Brodin has now received the Good Conduct Medal, the American Campaign Medal, the European-African-Middle Eastern Campaign Medal and Bronze Star Attachment (Triple), the WW2 Victory Medal, the Army Occupation Medal and Germany Clasp, the Honorable Service Lapel Button WWII, and the Marksman Badge and Rifle Bar.
As Buck put it during the Sept. 26 medal ceremony in Castle Rock, Brodin “did his job, came back to America and just got right back to it.” Buck called the opportunity to recognize Brodin a great honor.
“The Greatest Generation has been ignored for a long time, and because of Art and his fellow soldiers and Marines and airmen, we enjoy the freedoms that we enjoy,” Buck said. “It's great for us in a time when we are divided like this to look back and see a time when our country came together to take on a struggle.”
Brodin helped with preparations for D-Day and survived a glider crash eight days after the operation's launch. His plywood, motorless aircraft smashed into thick forest after being released too early, he said. The airplane towing his glider was taking on gun fire and had to deviate from the plan.
Brodin, who joined the U.S. Army as a surgical technician, was thrust into the role of combat surgeon that day. With some gauze and stainless-steel scissors, Brodin was expected to care for the other men on board his glider should anything happen.
Their assignment was to place bombs on bridges coming into Utah Beach. The officer in charge died in the glider crash from a broken neck. His unit took care of him, Brodin said, leaving his body in the care of another medic unit, and went on to place their bombs before rejoining the U.S. forces.
Later on, Brodin can recall joining a convoy to Paris, running out of gas and watching airplanes drop 5-gallon gas cans from the sky so they could motor on.
He remembers trenching through deep mud during the rainy season in Saar Valley, Germany, for more months of fighting.
He fought in Battle of the Bulge, regarded as “arguably the greatest battle in American military history,” reads the U.S. Army's website.
Christmas was just another day that year, Brodin said.
Brodin was honorably discharged on Feb. 5, 1946. Back in Colorado, he returned to the family farm in Longmont where he grew up, and then went on to a boarding house on South Pearl Street in Denver, where he met his wife, Luella.
The couple moved to Aurora and had three children. Arthur today has six grandchildren, four great grandchildren, and another on the way. He has lived in Castle Rock since roughly 2003. Luella died in 2016.
One of Arthur's son's, Robert Brodin, said he lived most of his life without his father making one mention of the war. Only within the past 15 years did Arthur start to share stories, Robert said.
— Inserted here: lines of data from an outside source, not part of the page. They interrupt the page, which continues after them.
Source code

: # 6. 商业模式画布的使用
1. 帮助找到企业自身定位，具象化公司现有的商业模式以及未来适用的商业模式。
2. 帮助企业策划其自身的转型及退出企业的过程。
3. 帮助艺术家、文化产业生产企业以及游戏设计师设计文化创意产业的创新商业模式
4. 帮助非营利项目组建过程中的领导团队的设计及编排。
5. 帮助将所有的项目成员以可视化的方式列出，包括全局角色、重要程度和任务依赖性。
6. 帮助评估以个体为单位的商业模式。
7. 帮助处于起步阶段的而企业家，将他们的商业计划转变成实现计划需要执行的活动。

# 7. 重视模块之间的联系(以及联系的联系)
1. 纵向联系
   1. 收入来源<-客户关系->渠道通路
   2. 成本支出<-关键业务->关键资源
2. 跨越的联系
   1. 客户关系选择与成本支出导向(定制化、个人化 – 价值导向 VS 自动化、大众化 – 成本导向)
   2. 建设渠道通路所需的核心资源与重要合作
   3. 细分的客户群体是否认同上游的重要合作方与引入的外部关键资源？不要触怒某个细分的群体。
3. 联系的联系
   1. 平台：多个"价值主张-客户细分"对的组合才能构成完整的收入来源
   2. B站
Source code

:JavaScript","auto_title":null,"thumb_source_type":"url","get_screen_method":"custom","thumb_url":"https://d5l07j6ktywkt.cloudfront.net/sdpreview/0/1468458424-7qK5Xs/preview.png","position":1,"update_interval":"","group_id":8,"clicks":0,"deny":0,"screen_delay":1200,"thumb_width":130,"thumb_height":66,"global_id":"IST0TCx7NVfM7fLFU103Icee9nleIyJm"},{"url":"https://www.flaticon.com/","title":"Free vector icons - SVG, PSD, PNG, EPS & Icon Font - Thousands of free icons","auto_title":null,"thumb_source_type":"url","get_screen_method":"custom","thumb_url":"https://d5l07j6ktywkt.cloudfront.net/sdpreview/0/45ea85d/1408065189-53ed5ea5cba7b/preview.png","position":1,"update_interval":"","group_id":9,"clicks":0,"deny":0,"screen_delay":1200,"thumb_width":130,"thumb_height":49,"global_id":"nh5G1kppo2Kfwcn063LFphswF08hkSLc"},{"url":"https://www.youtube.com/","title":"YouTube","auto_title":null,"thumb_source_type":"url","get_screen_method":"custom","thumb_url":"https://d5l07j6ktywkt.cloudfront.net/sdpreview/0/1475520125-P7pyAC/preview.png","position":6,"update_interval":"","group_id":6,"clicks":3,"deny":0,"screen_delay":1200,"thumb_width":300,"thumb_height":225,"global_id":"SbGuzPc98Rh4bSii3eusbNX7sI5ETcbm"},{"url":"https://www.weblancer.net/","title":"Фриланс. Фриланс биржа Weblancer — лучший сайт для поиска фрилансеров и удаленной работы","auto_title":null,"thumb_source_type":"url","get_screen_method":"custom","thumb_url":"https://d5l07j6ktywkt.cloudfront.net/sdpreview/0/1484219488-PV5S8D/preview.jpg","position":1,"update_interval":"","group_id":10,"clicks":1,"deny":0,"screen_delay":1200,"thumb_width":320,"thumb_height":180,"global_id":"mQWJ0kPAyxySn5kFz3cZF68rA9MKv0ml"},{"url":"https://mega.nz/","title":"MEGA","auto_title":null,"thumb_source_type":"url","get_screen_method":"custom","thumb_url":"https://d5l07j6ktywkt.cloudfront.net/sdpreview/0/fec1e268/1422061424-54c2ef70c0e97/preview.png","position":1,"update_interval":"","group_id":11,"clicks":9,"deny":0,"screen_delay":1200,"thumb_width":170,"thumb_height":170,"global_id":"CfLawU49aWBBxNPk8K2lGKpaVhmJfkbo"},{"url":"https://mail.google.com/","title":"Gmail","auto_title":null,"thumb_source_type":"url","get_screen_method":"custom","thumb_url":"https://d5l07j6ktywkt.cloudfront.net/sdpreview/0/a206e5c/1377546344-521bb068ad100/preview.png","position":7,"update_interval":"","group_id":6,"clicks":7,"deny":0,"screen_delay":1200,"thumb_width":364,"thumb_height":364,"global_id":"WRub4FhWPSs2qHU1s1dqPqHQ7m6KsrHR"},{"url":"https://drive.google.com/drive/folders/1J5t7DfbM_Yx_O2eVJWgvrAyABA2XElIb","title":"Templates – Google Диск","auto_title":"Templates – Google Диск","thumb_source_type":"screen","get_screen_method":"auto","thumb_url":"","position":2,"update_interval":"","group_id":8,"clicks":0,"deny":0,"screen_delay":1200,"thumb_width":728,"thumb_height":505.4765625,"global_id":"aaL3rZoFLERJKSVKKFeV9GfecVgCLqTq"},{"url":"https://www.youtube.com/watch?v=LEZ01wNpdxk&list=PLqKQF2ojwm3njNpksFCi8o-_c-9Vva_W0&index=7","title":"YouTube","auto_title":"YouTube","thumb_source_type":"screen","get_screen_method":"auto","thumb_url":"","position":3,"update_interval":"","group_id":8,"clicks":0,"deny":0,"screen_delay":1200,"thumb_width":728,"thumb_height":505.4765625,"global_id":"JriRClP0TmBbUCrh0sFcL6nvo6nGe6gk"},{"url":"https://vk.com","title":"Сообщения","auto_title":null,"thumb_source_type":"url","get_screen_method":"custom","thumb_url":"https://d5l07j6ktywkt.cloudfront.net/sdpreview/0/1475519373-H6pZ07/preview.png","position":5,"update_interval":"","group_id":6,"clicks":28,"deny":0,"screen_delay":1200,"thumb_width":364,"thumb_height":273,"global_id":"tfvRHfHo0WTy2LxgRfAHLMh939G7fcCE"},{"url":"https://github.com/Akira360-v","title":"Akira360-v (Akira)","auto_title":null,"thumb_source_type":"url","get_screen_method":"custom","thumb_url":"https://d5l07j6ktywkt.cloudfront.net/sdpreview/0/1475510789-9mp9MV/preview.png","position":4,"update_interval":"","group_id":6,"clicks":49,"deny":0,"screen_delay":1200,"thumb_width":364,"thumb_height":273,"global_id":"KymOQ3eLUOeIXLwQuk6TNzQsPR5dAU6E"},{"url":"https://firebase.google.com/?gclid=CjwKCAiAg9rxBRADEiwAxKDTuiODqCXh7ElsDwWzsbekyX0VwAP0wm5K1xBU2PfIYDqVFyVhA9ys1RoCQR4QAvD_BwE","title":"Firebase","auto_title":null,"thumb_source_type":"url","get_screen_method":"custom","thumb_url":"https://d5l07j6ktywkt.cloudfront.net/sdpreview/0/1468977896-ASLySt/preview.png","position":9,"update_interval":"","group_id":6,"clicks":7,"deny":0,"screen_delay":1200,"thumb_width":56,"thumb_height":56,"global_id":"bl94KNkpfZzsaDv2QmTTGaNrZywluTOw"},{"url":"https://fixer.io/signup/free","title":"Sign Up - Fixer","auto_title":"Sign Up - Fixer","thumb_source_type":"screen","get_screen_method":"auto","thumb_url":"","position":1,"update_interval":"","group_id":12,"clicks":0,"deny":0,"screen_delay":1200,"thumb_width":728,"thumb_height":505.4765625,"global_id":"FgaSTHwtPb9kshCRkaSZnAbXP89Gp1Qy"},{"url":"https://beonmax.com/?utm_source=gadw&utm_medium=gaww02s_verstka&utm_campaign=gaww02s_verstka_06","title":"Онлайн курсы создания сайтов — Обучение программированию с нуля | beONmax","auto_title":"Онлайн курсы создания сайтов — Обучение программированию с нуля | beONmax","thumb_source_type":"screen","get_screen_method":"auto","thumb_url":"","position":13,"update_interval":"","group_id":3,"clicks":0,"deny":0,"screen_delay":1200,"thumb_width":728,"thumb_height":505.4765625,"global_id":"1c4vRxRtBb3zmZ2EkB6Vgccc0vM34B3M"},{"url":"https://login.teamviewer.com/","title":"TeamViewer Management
“Being able to converse about it and ask questions and get more of what he did and what it meant to him to be in the military, it was great,” Robert said.
Robert, who served 21 years in the U.S. Navy, said honoring his father is important to keeping the history of WWII veterans alive and teaching the next generation about their sacrifice.
“He probably could live out his days and not even blink an eye,” Robert said, “but it's these medals and these stories that people need to understand.”